The general intent of these proposed changes seems to be to shift the obligation to secure and deliver a sufficient and reliable supply of electricity away from the day of operations to prior to the operating day, and away from the ISO and toward utilities and generators. These changes would make the ISO market design similar to the market design used by the existing eastern ISOs, such as the PJM (Pennsylvania, New Jersey Maryland) Interconnection, from which many of the design elements have been borrowed.

If successful, these changes may allow the ISO to minimize the role it assumed by default during the energy crisis as the “supplier of last resort,” decrease the extent of its “real-time” grid management responsibilities, minimize the exercise of market power in its markets, and allow for more rational and cost-effective operation of the grid.

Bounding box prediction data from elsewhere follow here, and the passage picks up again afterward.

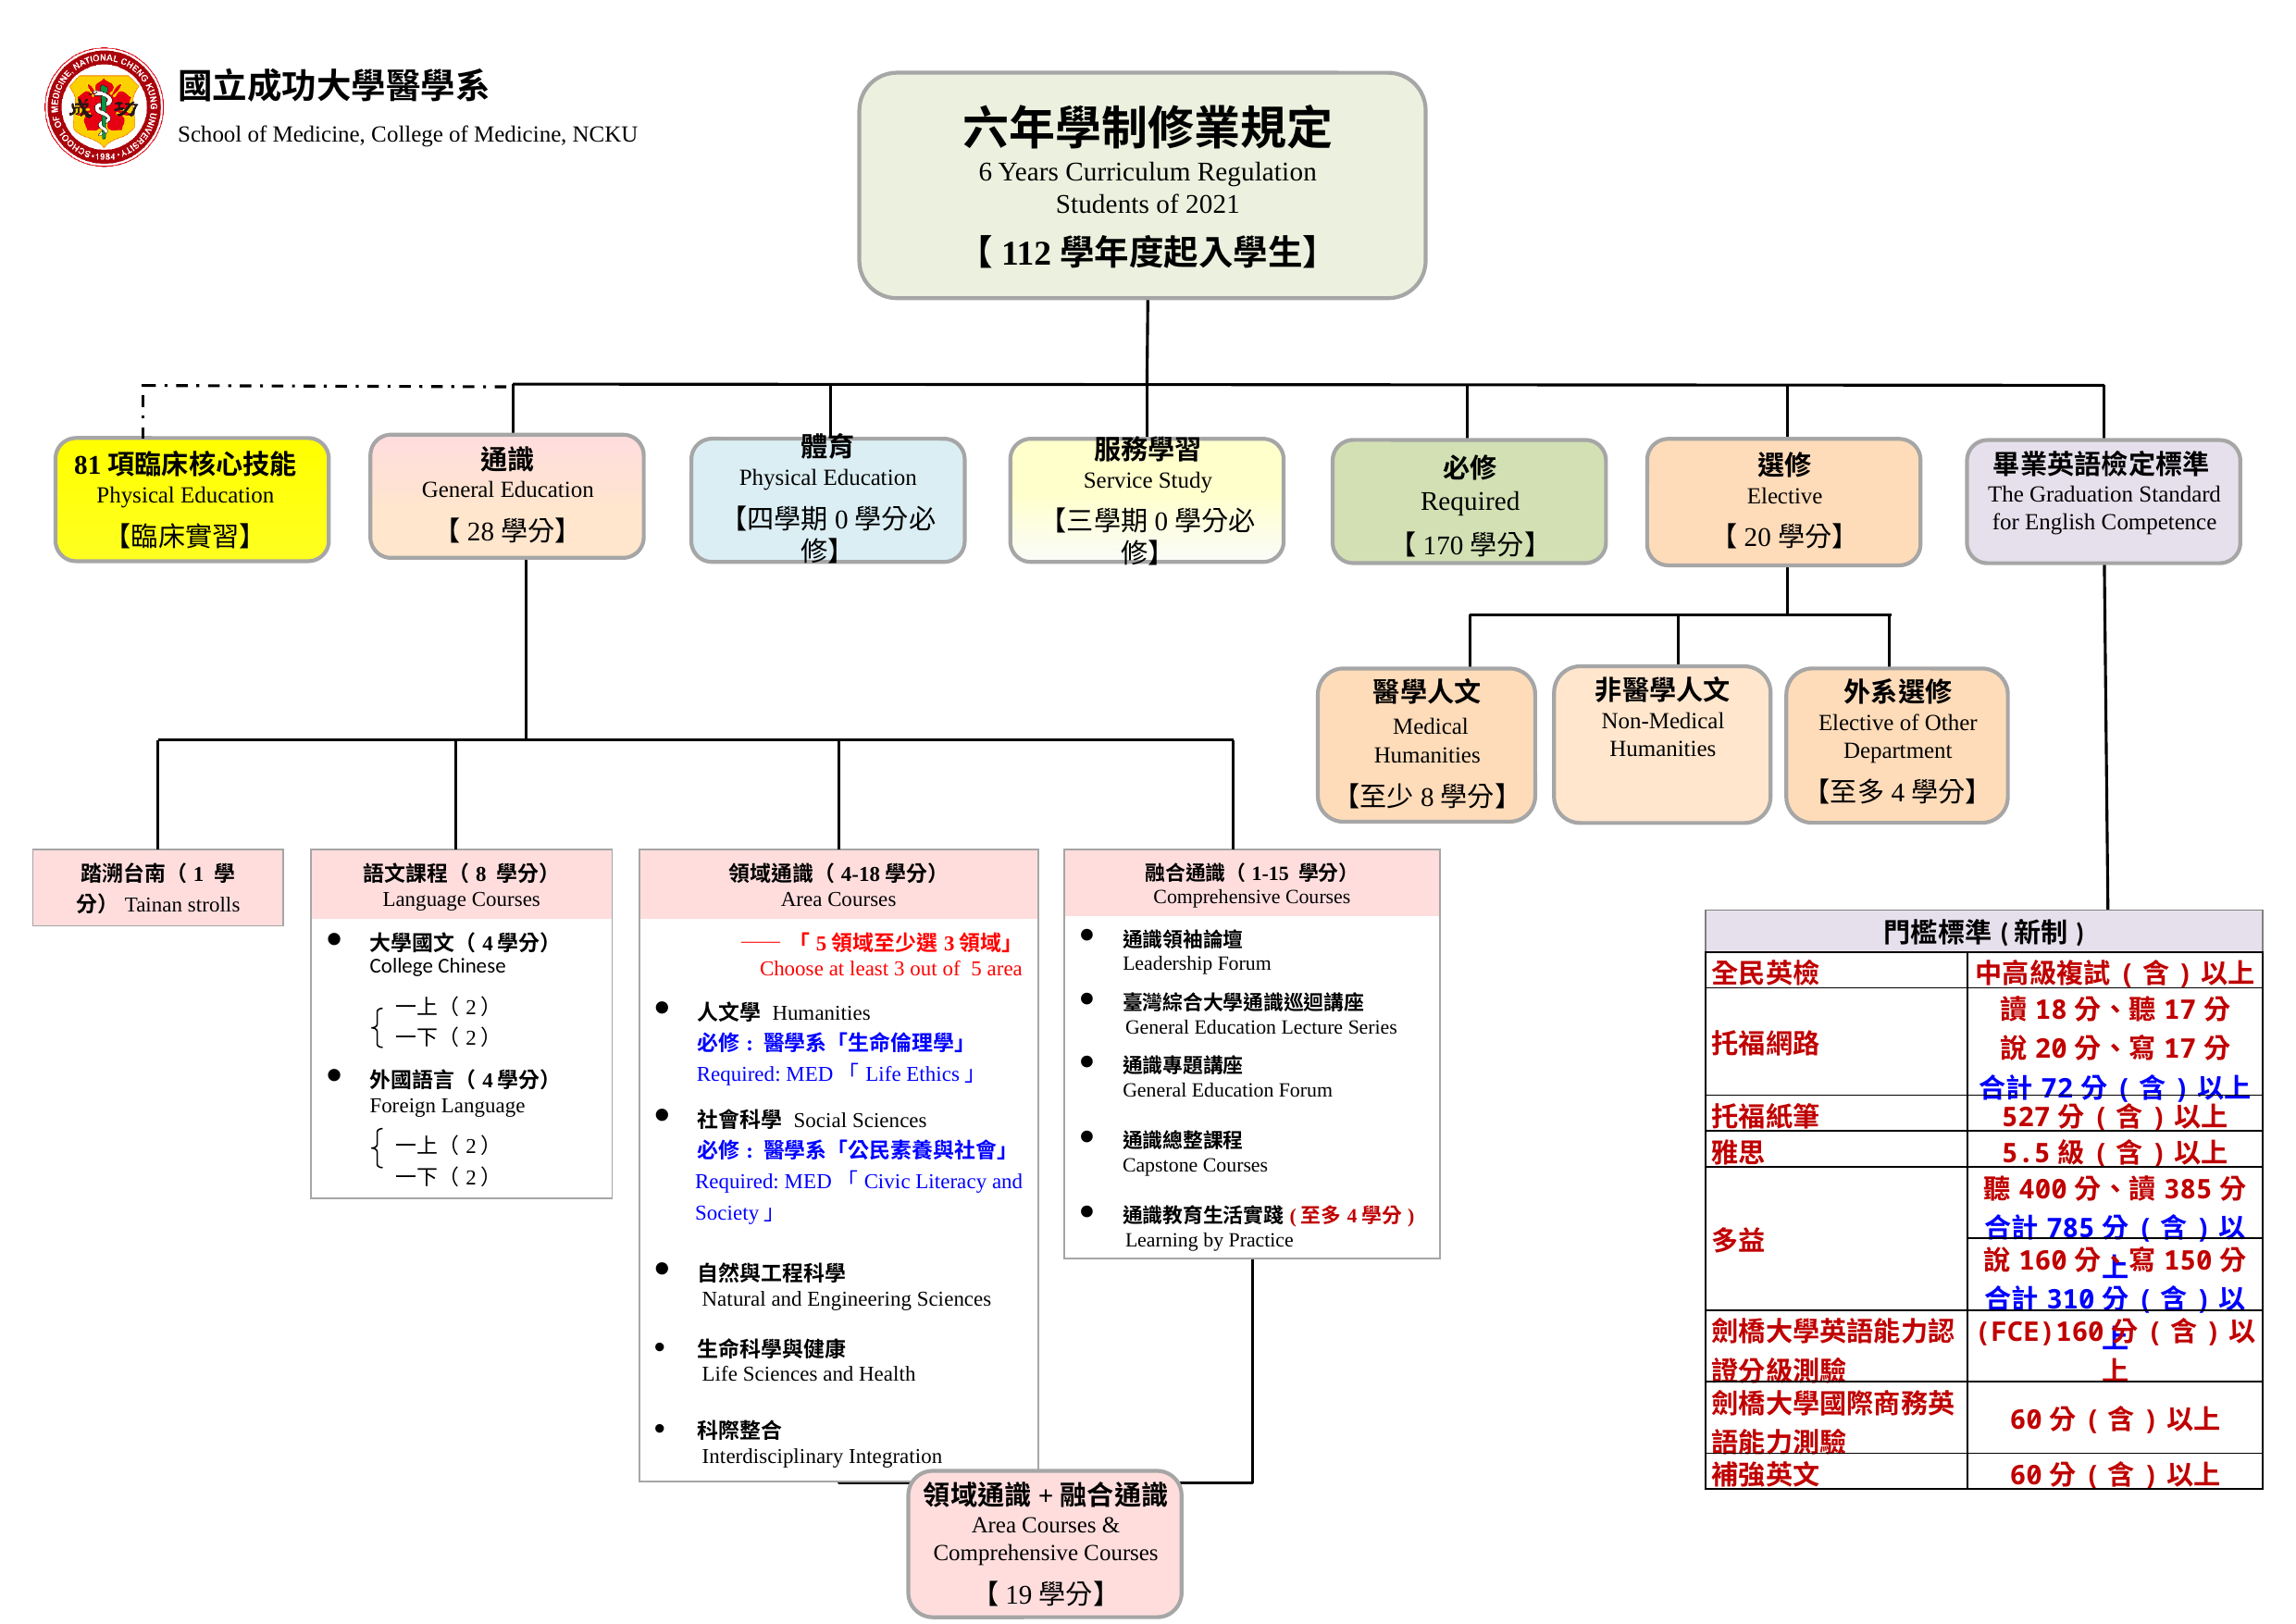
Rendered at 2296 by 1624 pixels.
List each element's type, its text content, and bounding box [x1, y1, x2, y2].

table_cell 自然與工程科學 Natural and Engineering Sciences [640, 1233, 941, 1318]
table_header 語文課程（8 學分） Language Courses [312, 850, 612, 919]
table_cell 通識領袖論壇 Leadership Forum 臺灣綜合大學通識巡迴講座 General Education Lecture Series 通識專題講座 General Education Forum 通識總整課程 Capstone Courses 通識教育生活實踐(至多4學分) Learning by Practice [1065, 916, 1439, 1258]
table_cell 補強英文 [1706, 1454, 1967, 1488]
table_cell 大學國文（4學分） College Chinese 一上（2） 一下（2） 外國語言（4學分） Foreign Language 一上（2） 一下（2） [312, 919, 612, 1197]
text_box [370, 434, 645, 559]
table_cell 社會科學 Social Sciences 必修: 醫學系「公民素養與社會」 Required: MED「Civic Literacy and Society」 [640, 1096, 1037, 1233]
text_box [946, 1131, 1145, 1469]
table_cell ——「5領域至少選3領域」 Choose at least 3 out of 5 area [640, 919, 1037, 988]
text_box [1317, 668, 1536, 825]
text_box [1786, 668, 2009, 849]
table_cell 60分(含)以上 [1968, 1382, 2262, 1453]
text_box 國立成功大學醫學系 [169, 56, 558, 112]
table_cell 人文學 Humanities 必修: 醫學系「生命倫理學」 Required: MED「Life Ethics」 [640, 988, 1037, 1096]
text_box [48, 438, 329, 562]
table_header 融合通識（1-15 學分） Comprehensive Courses [1065, 850, 1439, 916]
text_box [1332, 440, 1607, 568]
table_cell 5.5級(含)以上 [1968, 1132, 2262, 1166]
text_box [690, 438, 965, 563]
table_cell 科際整合 Interdisciplinary Integration [640, 1400, 941, 1481]
text_box [370, 1007, 383, 1048]
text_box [908, 1470, 1184, 1624]
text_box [1554, 665, 1772, 824]
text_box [1010, 438, 1285, 564]
table_cell 雅思 [1706, 1132, 1967, 1166]
table_header 門檻標準(新制) [1706, 911, 2262, 951]
table_header 踏溯台南（1 學分）Tainan strolls [33, 850, 282, 925]
table_cell 60分(含)以上 [1968, 1454, 2262, 1488]
table_cell (FCE)160分(含)以上 [1968, 1311, 2262, 1381]
table_cell 527分(含)以上 [1968, 1096, 2262, 1130]
table_header 領域通識（4-18學分） Area Courses [640, 850, 1037, 919]
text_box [1646, 439, 1922, 566]
text_box School of Medicine, College of Medicine, NCKU [169, 112, 689, 154]
table_cell 說160分、寫150分 合計310分(含)以上 [1968, 1239, 2262, 1309]
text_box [2104, 570, 2108, 911]
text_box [859, 72, 1432, 299]
table_cell 劍橋大學英語能力認證分級測驗 [1706, 1311, 1967, 1381]
table_cell 多益 [1706, 1168, 1967, 1309]
table_cell 生命科學與健康 Life Sciences and Health [640, 1318, 941, 1400]
table_cell 全民英檢 [1706, 953, 1967, 987]
table_cell 托福網路 [1706, 988, 1967, 1095]
picture [43, 45, 165, 167]
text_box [1967, 440, 2242, 564]
table_cell 聽400分、讀385分 合計785分(含)以上 [1968, 1168, 2262, 1237]
text_box [370, 1127, 383, 1169]
table_cell 托福紙筆 [1706, 1096, 1967, 1130]
table_cell 讀18分、聽17分 說20分、寫17分 合計72分(含)以上 [1968, 988, 2262, 1095]
table_cell 劍橋大學國際商務英語能力測驗 [1706, 1382, 1967, 1453]
table_cell 中高級複試(含)以上 [1968, 953, 2262, 987]
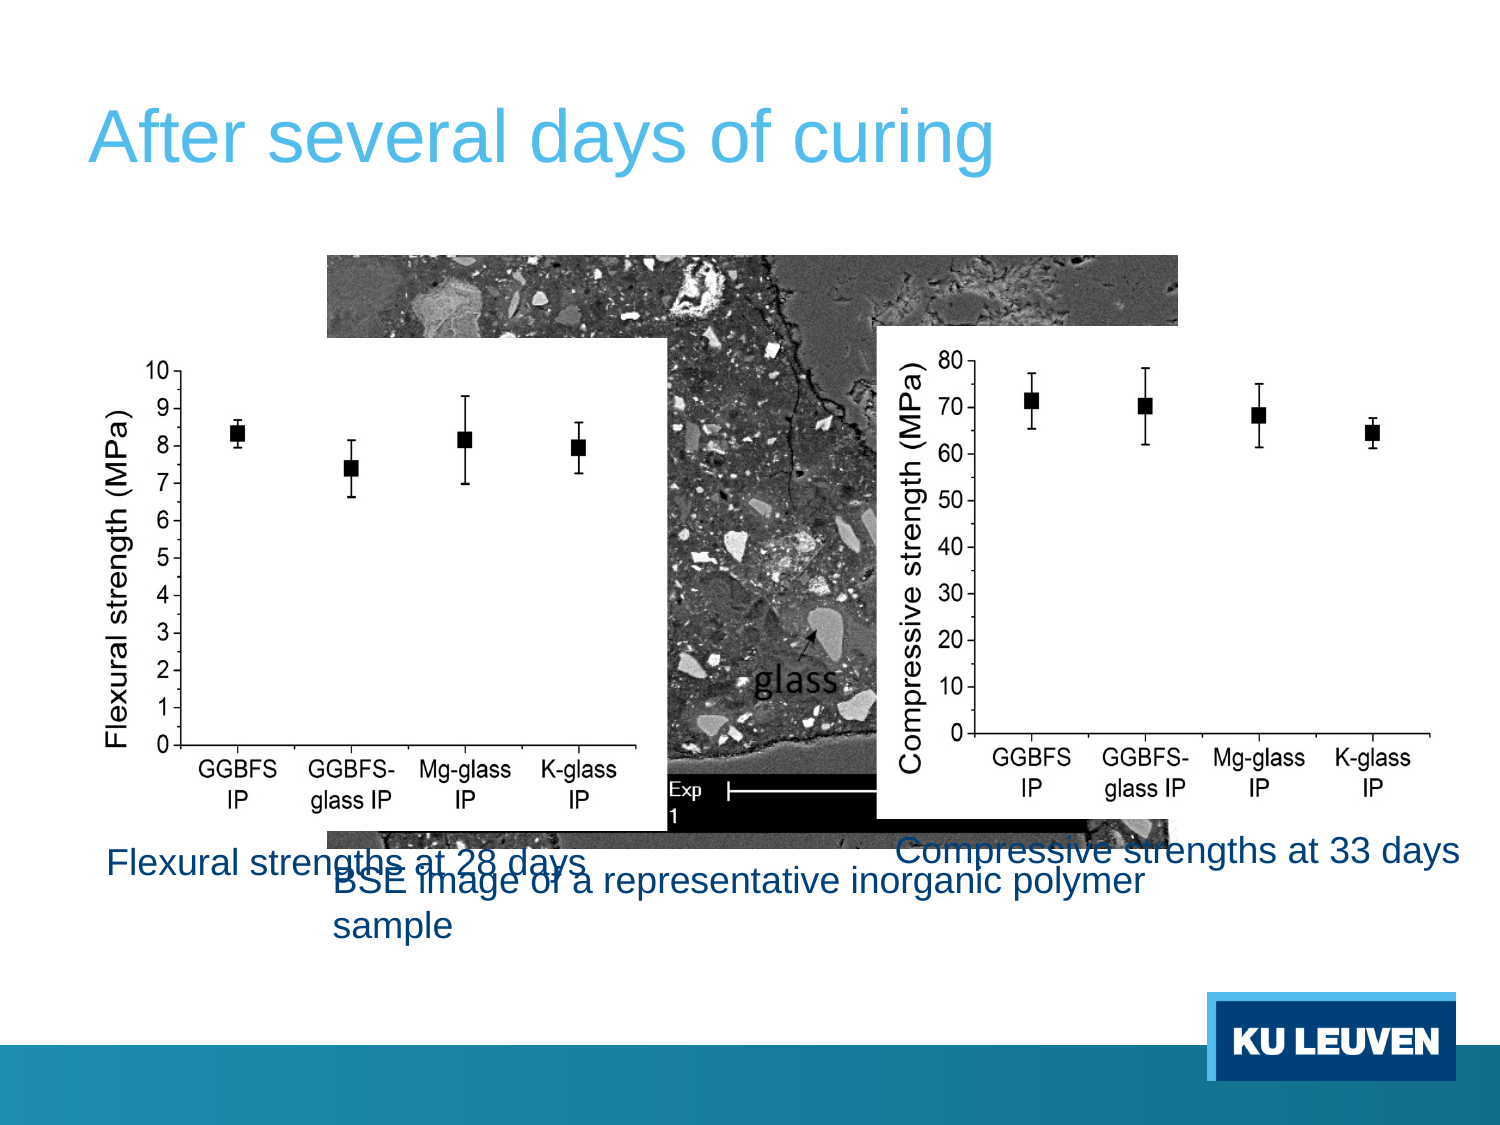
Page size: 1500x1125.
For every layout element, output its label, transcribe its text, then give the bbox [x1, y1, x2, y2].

title After several days of curing [88, 29, 1456, 178]
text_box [88, 337, 668, 892]
picture [1207, 992, 1456, 1081]
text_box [317, 255, 1179, 956]
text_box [876, 325, 1480, 880]
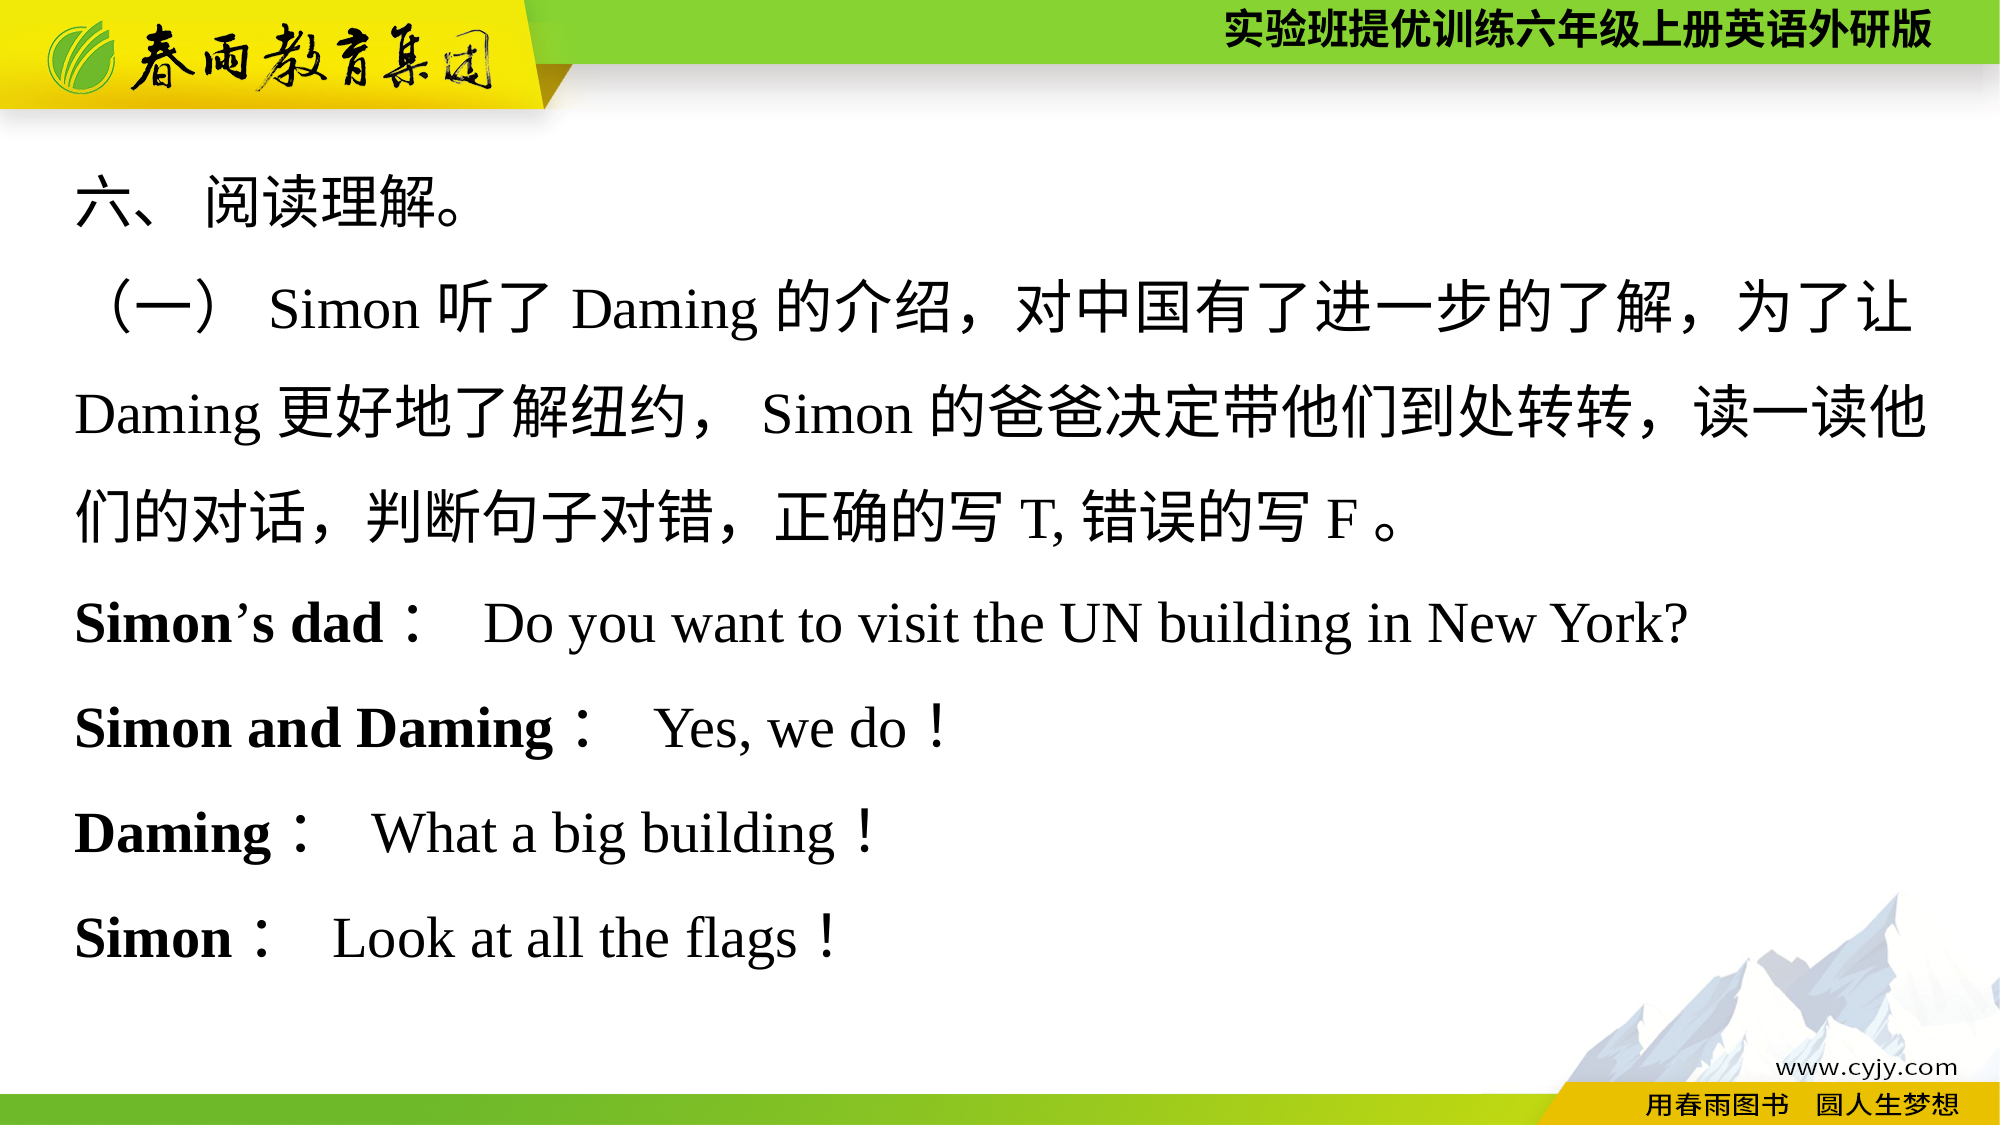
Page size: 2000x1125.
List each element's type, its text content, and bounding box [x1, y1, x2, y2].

list 六、 阅读理解。 （一）Simon听了Daming的介绍，对中国有了进一步的了解，为了让Daming更好地了解纽约，Simon的爸爸决定带他们到处转转，读一读他们的对话，判断句子对错，正确的写T,错误的写F。 Simon’s dad： Do you want to visit the UN building in New York? Simon and Daming： Yes, we do！ Daming： What a big building！ Simon： Look at all the flags！ [59, 122, 1944, 986]
picture [0, 0, 2000, 1125]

Based on the most recent ISO proposal and schedule, it appears that three elements of the comprehensive market design are likely to be implemented by September 30: the day-ahead market, the unit commitment standards, and a damage-control price cap. Ostensibly, the latter two are replacements for the “must offer” requirement and cost-based caps currently in place as part of FERC’s regional market mitigation measures.

The hearing is an opportunity to get an explanation of the specific objectives of the ISO proposal, assess the likely effectiveness of the proposal, and consider whether the changes proposed by the ISO are consistent with state policies and efforts to ensure reliable, affordable, and environmentally responsible electric service for California consumers.